May 01, 2010
This morning was like any other morning here at our house... I got up, made breakfast, and drank my tea (decaff of course). I got up to go to the bathroom and when I did, I noticed blood in my underwear. I'm 18 weeks pregnant. Then there was even more blood when I wiped, and when I stood up and looked in the toilet... even more. I gasped upon seeing it, and then stayed calm as I didn't know what to think of it. It reminded me of the time I had the exact same thing happen with my last pregnancy... the one I lost. I went and Googled "bleeding in second trimester" and of course the results were unclear, it could be normal, or it could be a sign of something more serious. I was scared, but for some weird reason, I didn't call my doctor.
An hour later I had to pee again, and to no surprise, the blood was still there, but there was more than the first time. I quickly grabbed my phone and called my doctor's cell phone. He didn't answer. So I called the ER and was told that if I thought I needed to come in, to do so (they're never much help over the phone).
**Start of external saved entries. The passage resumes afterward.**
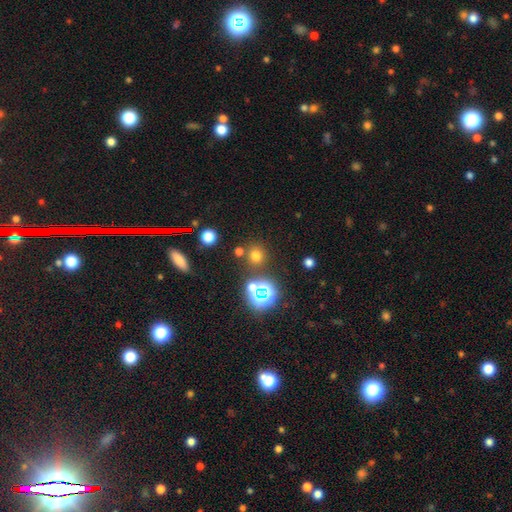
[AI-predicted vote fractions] This appears to be a smooth galaxy with no disk features (66%) that is round (90%). Merging: none (80%).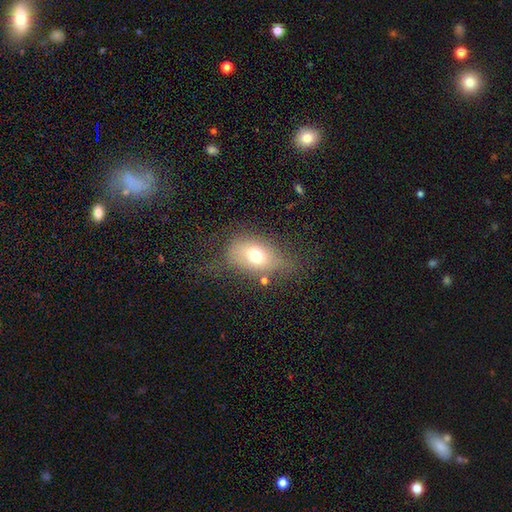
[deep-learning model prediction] Smooth or featured? smooth (65%)
How rounded? in between (75%)
Merging? none (55%)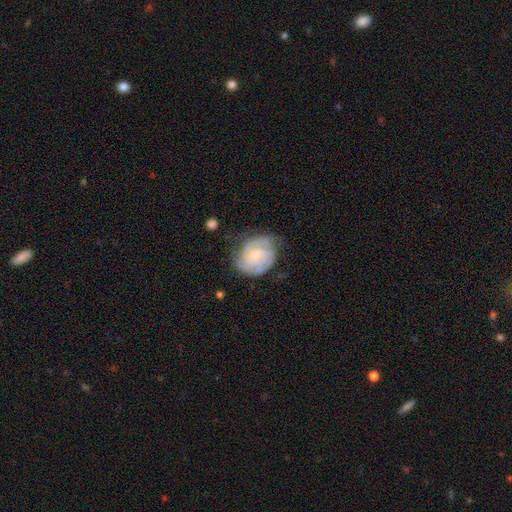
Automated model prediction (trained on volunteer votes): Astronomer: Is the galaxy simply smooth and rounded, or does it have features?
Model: featured or disk — 87%.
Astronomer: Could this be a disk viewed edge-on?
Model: no — 98%.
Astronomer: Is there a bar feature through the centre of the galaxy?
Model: no — 57% (runner-up: weak, 36%).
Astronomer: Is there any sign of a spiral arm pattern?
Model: yes — 97%.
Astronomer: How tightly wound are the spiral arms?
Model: tight — 73%.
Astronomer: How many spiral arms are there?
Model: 2 — 46% (runner-up: 3, 26%).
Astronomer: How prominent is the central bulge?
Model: small — 62%.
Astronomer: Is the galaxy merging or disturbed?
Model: none — 72%.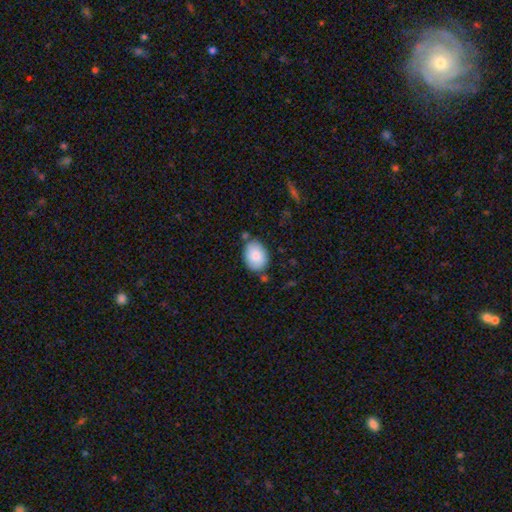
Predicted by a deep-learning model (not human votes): This appears to be a smooth galaxy with no disk features (85%) that is in between round and cigar-shaped (76%). Merging: none (74%).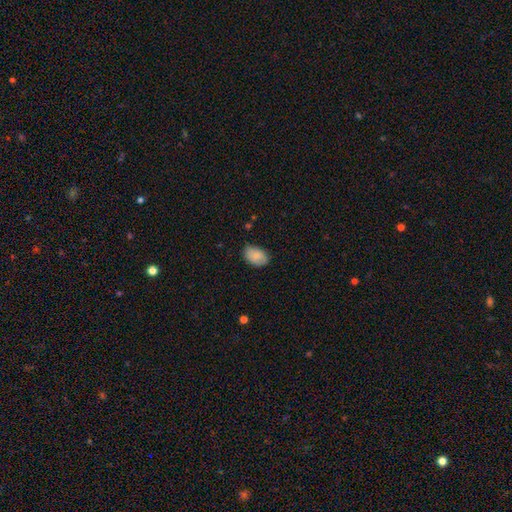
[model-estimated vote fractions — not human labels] Smooth or featured? Predicted: smooth (p=0.84). How rounded? Predicted: in between (p=0.87). Merging? Predicted: none (p=0.76).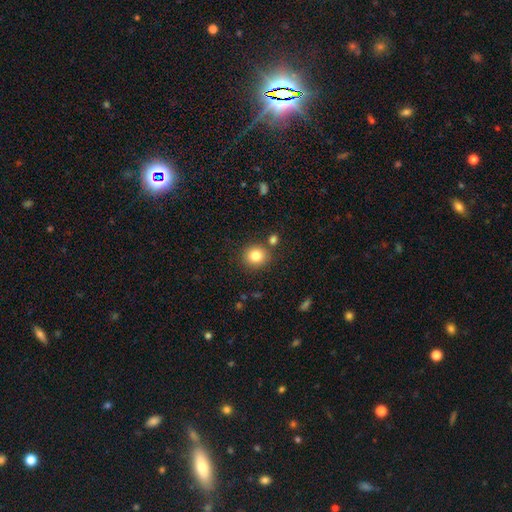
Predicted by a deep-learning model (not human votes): This is clearly a smooth galaxy (83%). How rounded: clearly round (83%). Merging: clearly none (82%).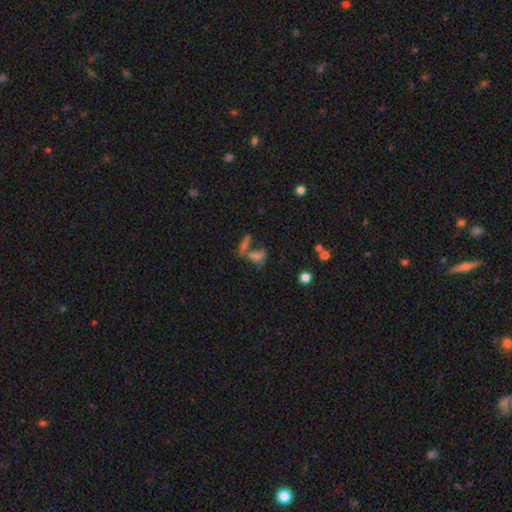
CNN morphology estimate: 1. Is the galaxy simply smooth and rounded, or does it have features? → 45% smooth, 29% featured or disk, 26% star or artifact.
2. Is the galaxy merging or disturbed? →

I started crying and my husband then came in and I told him what was going on. He jumped in the shower and got ready to go. Then I did the same and we were out the door. We dropped our daughter off at my moms and headed to the ER.
They ran a number of tests, and I continued to worry about the baby. They finally put a doppler on my tummy and we heard the baby's heart beat... it was good and strong. Thank goodness!! My cramping started getting worse and worse... in the end, it turns out, I had an infection. A common infection that pregnant women get and can cause cramping and bleeding. I'm now required to rest and just take easy. I was so afraid of losing the baby, or that something was wrong... and now I can only be thankful that my baby boy is ok.
Now, however, I feel sad. I feel a bit worthless, or something. Not being able to pick my daughter up, not being able to do much of anything. My job as a fitness instructor is hanging in the balance, and I don't know what's going to happen. Not to mention, the fact that I recently heard that my doctor, the doctor I have come to love as a doctor and as a person... is moving!! I think it's my hormones, but I want to cry about it! I can only hope he sticks around until the baby is born, I would hate for anyone else to do it!! But... I am still very happy that the baby is ok, I don't know how I'd handle it if he wasn't.